Now, the electric guitar wunderkind has teamed up with Guitar World to give you an up-close look at the “door-opening” skill and demystify the logistics behind the topsy turvy taps.
Explaining how he first developed the reverse tapping technique, Kalil reflected, “My biggest goal as a guitar player from the beginning was to find my voice on the guitar, and I always wondered why some people sound unique and others don’t.
“I came to realize it always came down to how they connect notes and their ideas,” he continued. “This is what reverse tapping is about: it’s an alternative way to connect notes. It opens the door to new possibilities to connect notes, ideas and phrases.”
After a performance of Reverse Strike, Kalil dives straight into the nitty gritty, explaining that his reverse tapping technique lets his stronger left hand control complex higher register activity, while his weaker right hand plays a more supporting role – a key difference to regular tapping.
A breakdown of the main hook serves as an introduction into how this works in practice, but it’s the solo that highlights the true potential of reverse tapping. While the left hand plays the main melodic ideas via hammer-on and pull-offs, the right hand emphasizes certain motifs with mirroring low-end runs, executed using the index and second fingers.

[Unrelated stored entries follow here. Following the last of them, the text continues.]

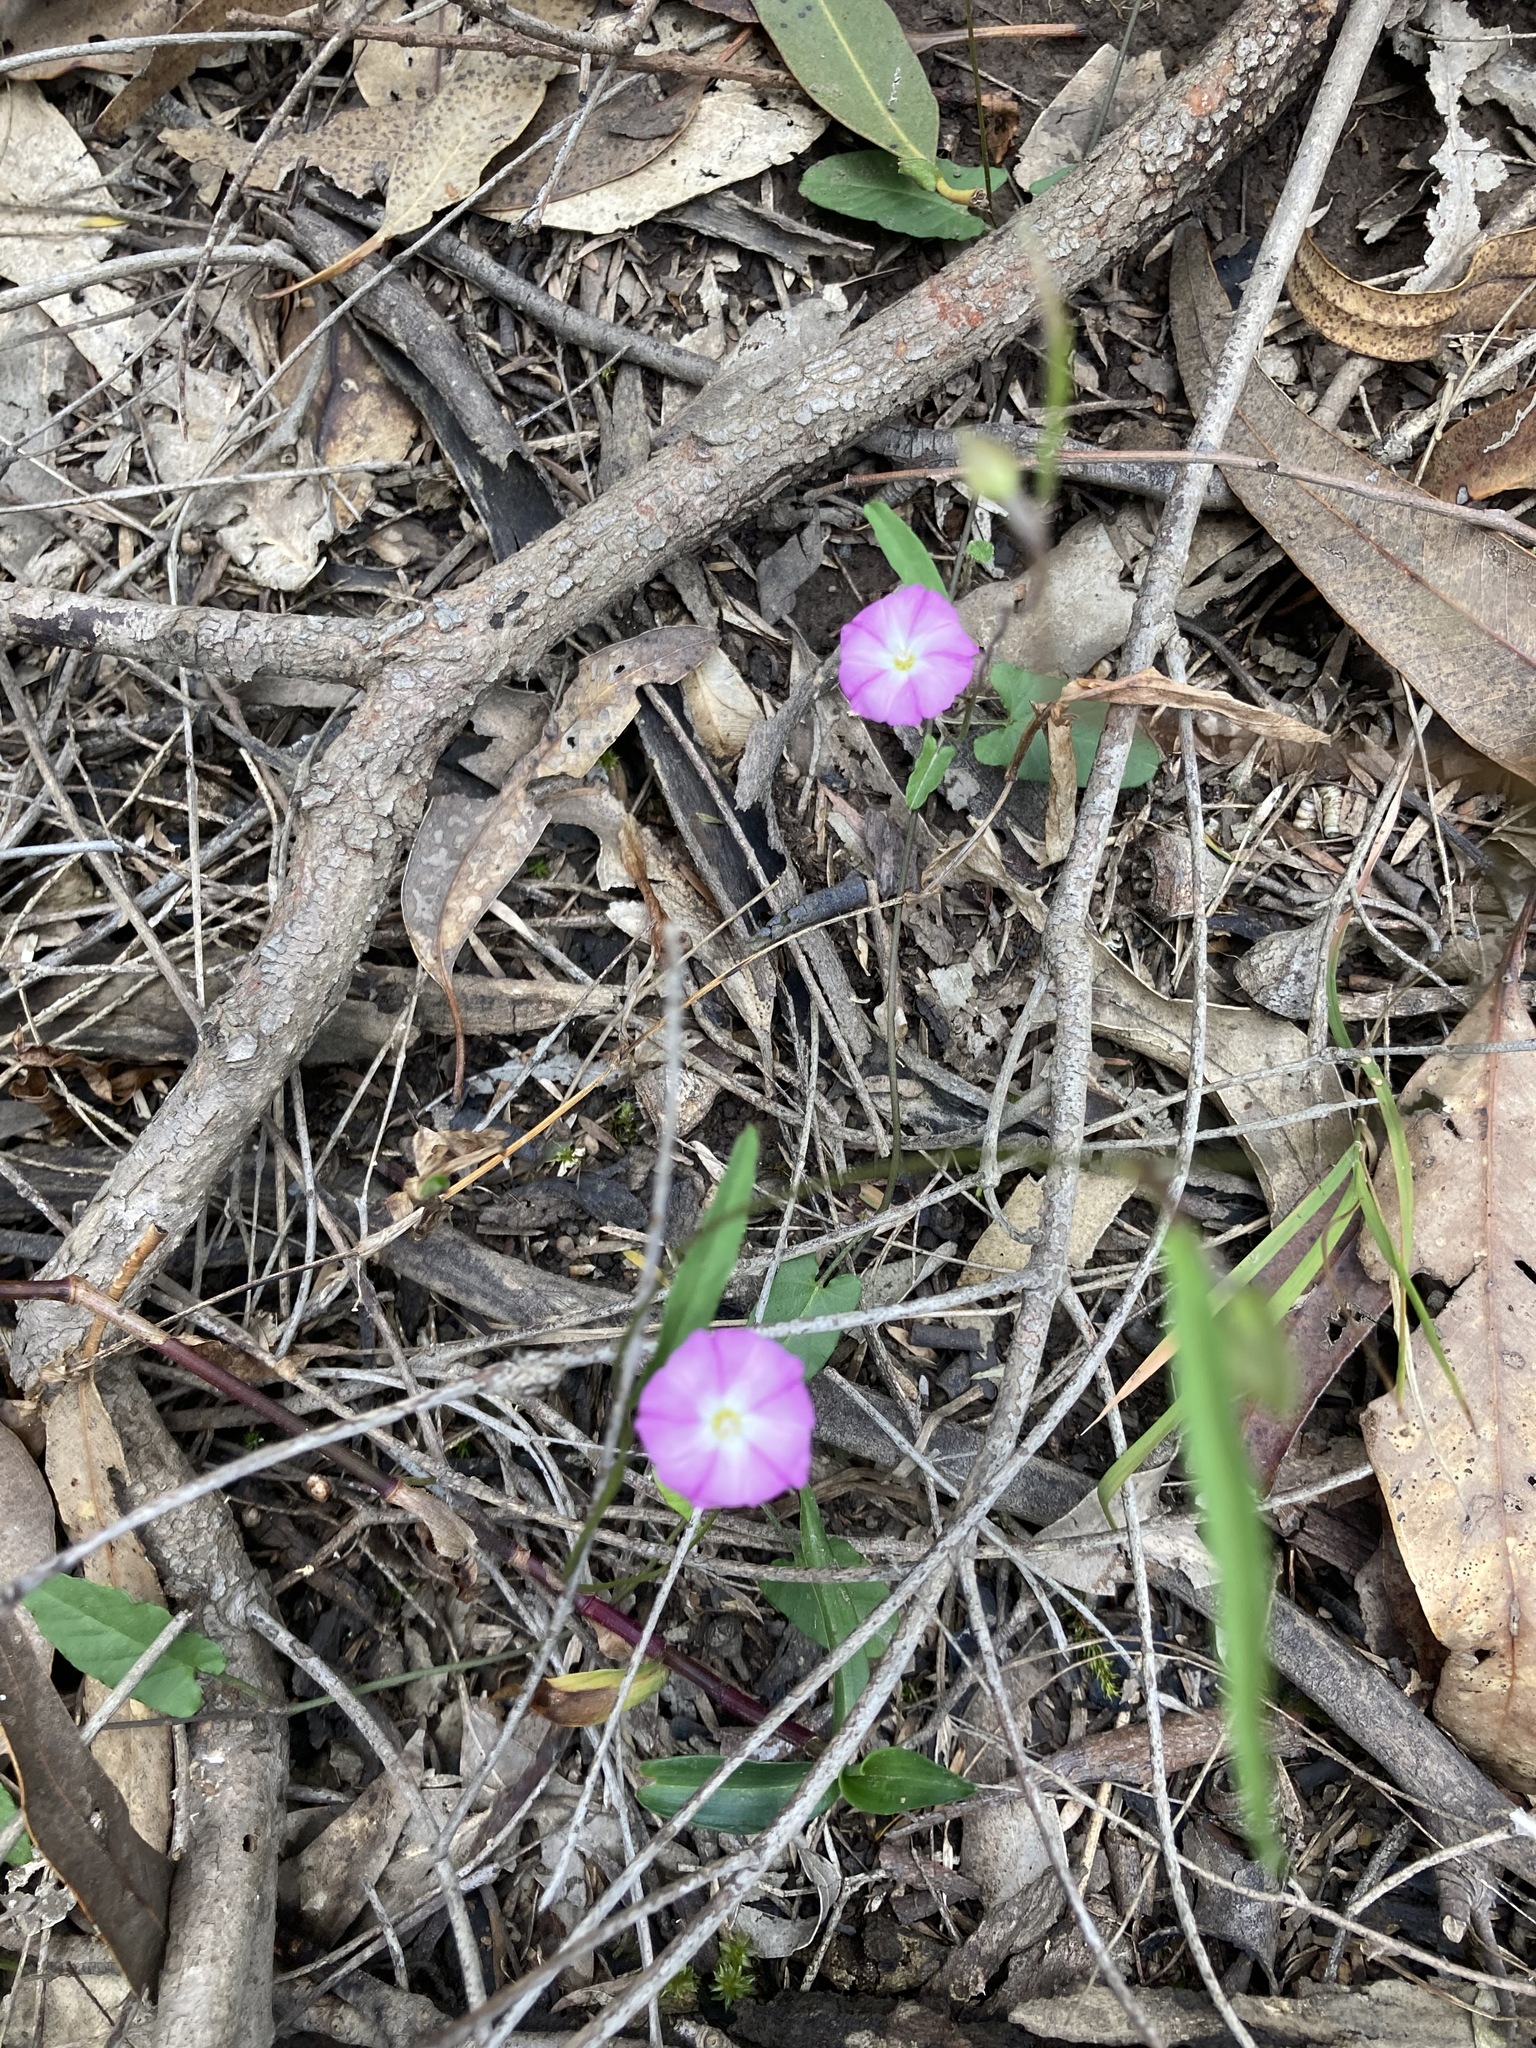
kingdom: Plantae
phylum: Tracheophyta
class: Magnoliopsida
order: Solanales
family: Convolvulaceae
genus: Polymeria
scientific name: Polymeria calycina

Kalil also explains that palm-muting – or, perhaps more appropriately, forearm-muting – is paramount to an effective reverse tap sequence. Since your right hand is now operating further down the fretboard, the same hand can’t be used to control unwanted undertones risk-free. As such, the edge of the forearm comes into play to keep such sonic imperfections in check, ensuring a pristine delivery.
Obviously, there’s a lot more to it than that, so if you fancy getting to grips with Kalil’s trick, you best watch the video above.
“I never settled with the idea that everything in metal and rock was already made,” Kalil concludes. “I’m always trying to dig new sounds and dig new stuff.
“Even though I’m a very classic guy,” he continued, “I also think there’s a lot to still discover in metal and rock guitar. This is my contribution.”